People with disabilities and the elderly. Are you comfortable adding those two completely distinct demographics together? I certainly am. According to the same research from the American Institutes for Research, at $490 billion annually, the community of people with disabilities, a community that is by far, one of the largest minority groups on the web, is right up there with other communities anyone in their right minds would ever consider not marketing to, such as the Black community which collectively controls about $501 billion annually, or the Latinx community which controls about $582 billion per year.

So I’m always baffled when savvy business people play the “it’s too expensive to care about accessibility” card. In fact, in light of all of this data, I’d argue that one of the smartest business investments or moves an organization can make is focusing really hard on making their content accessible to those who are traditionally marginalized by inaccessible content, products, and services. And it’s not only the money organizations are leaving on the table as a result of not paying attention to this untapped market. It’s also the opportunities that are lost for those who are limited in the way they can contribute to society, as well as what we as a society are losing because these same people are systematically left out!

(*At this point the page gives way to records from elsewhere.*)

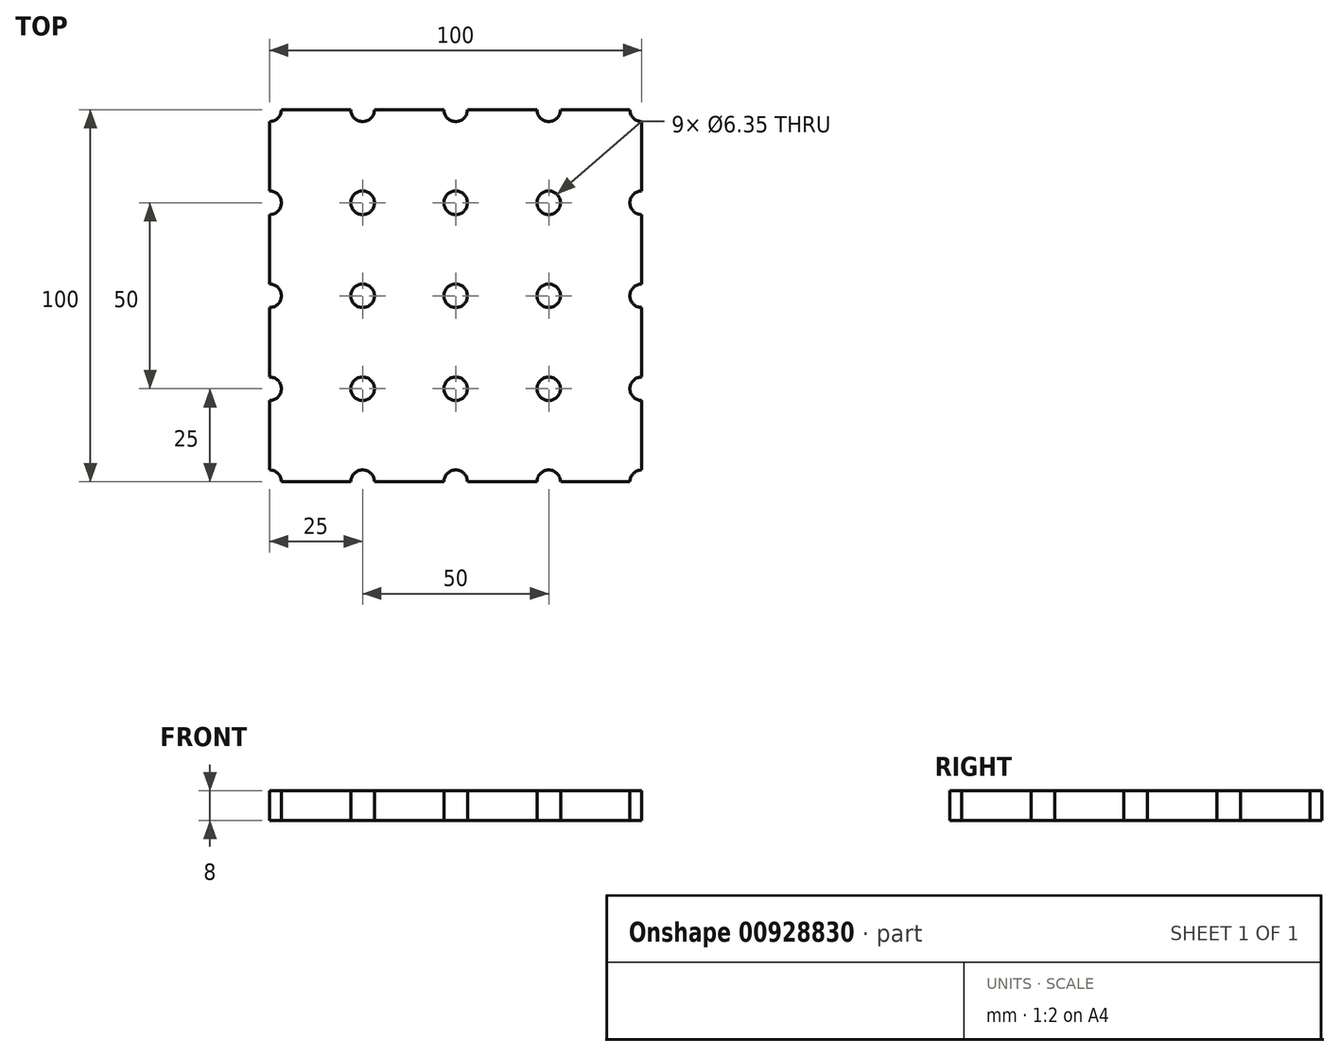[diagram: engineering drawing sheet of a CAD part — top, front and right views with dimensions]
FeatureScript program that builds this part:
annotation { "Feature Type Name" : "Feature", "Feature Type Description" : "" }
export const myFeature = defineFeature(function(context is Context, id is Id, definition is map)
    precondition{}
    {
        {
            var Q0;
            Q0=qCreatedBy(makeId("Top.planeOp"),FACE);
            var sketch = newSketch(context, id + "F0", { "sketchPlane" : qUnion([Q0])});
            skLineSegment(sketch, "E0.bottom", {"start": v(-50, -50) * mm, "end": v(50, -50) * mm});
            skLineSegment(sketch, "E0.top", {"start": v(-50, 50) * mm, "end": v(50, 50) * mm});
            skLineSegment(sketch, "E0.left", {"start": v(-50, -50) * mm, "end": v(-50, 50) * mm});
            skLineSegment(sketch, "E0.right", {"start": v(50, -50) * mm, "end": v(50, 50) * mm});
            skPoint(sketch, "E0.middle", {"position": v(0, 0) * mm});
            skCircle(sketch, "E1", {"center": v(-50, 50) * mm, "radius": 3.17 * mm});
            skCircle(sketch, "E2.0.1.0", {"center": v(-50, 25) * mm, "radius": 3.17 * mm});
            skCircle(sketch, "E2.0.2.0", {"center": v(-50, 0) * mm, "radius": 3.17 * mm});
            skCircle(sketch, "E2.0.3.0", {"center": v(-50, -25) * mm, "radius": 3.17 * mm});
            skCircle(sketch, "E2.0.4.0", {"center": v(-50, -50) * mm, "radius": 3.17 * mm});
            skCircle(sketch, "E2.1.0.0", {"center": v(-25, 50) * mm, "radius": 3.17 * mm});
            skCircle(sketch, "E2.1.1.0", {"center": v(-25, 25) * mm, "radius": 3.17 * mm});
            skCircle(sketch, "E2.1.2.0", {"center": v(-25, 0) * mm, "radius": 3.17 * mm});
            skCircle(sketch, "E2.1.3.0", {"center": v(-25, -25) * mm, "radius": 3.17 * mm});
            skCircle(sketch, "E2.1.4.0", {"center": v(-25, -50) * mm, "radius": 3.17 * mm});
            skCircle(sketch, "E2.2.0.0", {"center": v(0, 50) * mm, "radius": 3.17 * mm});
            skCircle(sketch, "E2.2.1.0", {"center": v(0, 25) * mm, "radius": 3.17 * mm});
            skCircle(sketch, "E2.2.2.0", {"center": v(0, 0) * mm, "radius": 3.17 * mm});
            skCircle(sketch, "E2.2.3.0", {"center": v(0, -25) * mm, "radius": 3.17 * mm});
            skCircle(sketch, "E2.2.4.0", {"center": v(0, -50) * mm, "radius": 3.17 * mm});
            skCircle(sketch, "E2.3.0.0", {"center": v(25, 50) * mm, "radius": 3.17 * mm});
            skCircle(sketch, "E2.3.1.0", {"center": v(25, 25) * mm, "radius": 3.17 * mm});
            skCircle(sketch, "E2.3.2.0", {"center": v(25, 0) * mm, "radius": 3.17 * mm});
            skCircle(sketch, "E2.3.3.0", {"center": v(25, -25) * mm, "radius": 3.17 * mm});
            skCircle(sketch, "E2.3.4.0", {"center": v(25, -50) * mm, "radius": 3.17 * mm});
            skCircle(sketch, "E2.4.0.0", {"center": v(50, 50) * mm, "radius": 3.17 * mm});
            skCircle(sketch, "E2.4.1.0", {"center": v(50, 25) * mm, "radius": 3.17 * mm});
            skCircle(sketch, "E2.4.2.0", {"center": v(50, 0) * mm, "radius": 3.17 * mm});
            skCircle(sketch, "E2.4.3.0", {"center": v(50, -25) * mm, "radius": 3.17 * mm});
            skCircle(sketch, "E2.4.4.0", {"center": v(50, -50) * mm, "radius": 3.17 * mm});
            skLineSegment(sketch, "E2.direction1", {"start": v(-50, 50) * mm, "end": v(-25, 50) * mm, "construction": true});
            skLineSegment(sketch, "E2.direction2", {"start": v(-50, 50) * mm, "end": v(-50, 25) * mm, "construction": true});
            skSolve(sketch);
        }
        {
            var Q0;
            Q0=makeQuery(id+"F0.imprint","IMPRINT",FACE,{"disambiguationData":[TD([[makeQuery(id+"F0.imprint","IMPRINT",EDGE,{"derivedFrom":sQuery(id+"F0.wireOp",EDGE,"E2.1.1.0")}),-1.0]])]});
            extrude(context, id + "F1", {"entities" : qUnion([Q0]), "depth" : 8 * mm, "offsetDistance" : 25 * mm});
        }
    });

And even though these figures are for the United States, we can observe very similar trends up here in Canada, with the Ontarian Chamber of Commerce estimating the after-tax disposable income of people with disabilities to be at around $55 billion annually. When you think that the population ratio between the U.S and Canada is roughly 9 to 1, we can see that these numbers pretty much align. Which makes it completely reasonable to extrapolate that the discretionary spending power of Canadian seniors aged 50 and older could easily be estimated at around 190 billion dollars annually.